In practice we compute an approximation of \(\varPi _Y\) using the following discrete gradient, discrete divergence and discrete Laplace operator. For \(d\in \mathbb {R}^{N\times N}\) representing an image on a 2D grid let

$$\begin{aligned} \nabla ^hd =(dD^T,D d)^T, \quad \nabla ^h\cdot (p_1,p_2)=-p_1D-D^Tp_2, \end{aligned}$$
(28)

where D is differentiation matrix. Then \(\triangle ^h=-dDD^T -D^TDd\) and the discrete projection becomes: \( \varPi _Y^h=I - \nabla ^h(\triangle ^h)^\dagger \nabla ^h. \) Because we know SVD of \(\triangle ^h\), thus the action of \((\triangle ^h)^\dagger \) can be computed using discrete cosine and sine matrices with the aid of the Fast Fourier Transform requiring only \(O(N^2\log _2(N))\) operations.

4.2 Second Step

In the second step, we have an unconstrained minimization problem (11). Using the dual formulation of the TV norm, the problem can be reformulated as

$$\begin{aligned} \min _{{d}} \max _{\mathbf {g} \in C^1_c(\varOmega )^2:|\mathbf {g}|_\infty \le 1} \int _{\varOmega } d \, \nabla \cdot \left( \mathbf {g} + \frac{\mathbf {n}}{|\mathbf {n}|} \right) \, d\mathbf {x} \ + \ \frac{\lambda }{2} \int _{\varOmega } ({d_0} + s_k - {d})^2 d\mathbf {x}. \end{aligned}$$
(29)
Fig. 3.
figure 3

Denoising of fingerprint image, with noise level \(\approx \) 6.4, \(\delta =.16\) and \(\mu =0.20\).

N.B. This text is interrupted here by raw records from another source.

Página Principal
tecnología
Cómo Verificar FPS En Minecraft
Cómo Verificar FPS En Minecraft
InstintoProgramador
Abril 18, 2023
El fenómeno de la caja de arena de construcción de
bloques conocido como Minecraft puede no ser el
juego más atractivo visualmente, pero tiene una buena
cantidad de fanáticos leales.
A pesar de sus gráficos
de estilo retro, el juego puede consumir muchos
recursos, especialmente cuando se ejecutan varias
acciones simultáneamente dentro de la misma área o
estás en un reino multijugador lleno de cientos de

Exchanging the min and max, and minimizing with respect to d, we get

$$\begin{aligned} d=d_0+s_k-\frac{1}{\lambda }\nabla \cdot \left( \mathbf {g} + \frac{\mathbf {n}}{|\mathbf {n}|} \right) . \end{aligned}$$
(30)

Substituting it back, we obtain the dual problem:

$$\begin{aligned} \min _{\mathbf {g}} \int _{\varOmega }\left| \lambda (d_0+s_k) -\nabla \cdot \left( \mathbf {g} + \frac{\mathbf {n}}{|\mathbf {n}|} \right) \right| ^2 d\mathbf {x}. \end{aligned}$$
(31)

Using Chambolle’s fixed point iteration we get

$$\begin{aligned} \mathbf {g}^{n+1}= \frac{\mathbf {g}^n + \varDelta t\nabla [\nabla \cdot \left( \mathbf {g}^n + \frac{\mathbf {n}}{|\mathbf {n}|} \right) -\lambda (d_0+s_k)]}{1 + \varDelta t\nabla [\nabla \cdot \left( \mathbf {g}^n + \frac{\mathbf {n}}{|\mathbf {n}|} \right) -\lambda (d_0+s_k)]}. \end{aligned}$$
(32)

5 Numerical Results

The algorithm has been applied to the Lena and the fingerprint image, and the results are shown in Figs. 2 and 3, respectively, showing three iterations of the iterative regularization algorithm, with denoised images in the first row and their corresponding difference images (difference between the noisy image and the denoised image) in the second row. The preliminary results shown in the figures proves that he proposed algorithm works well.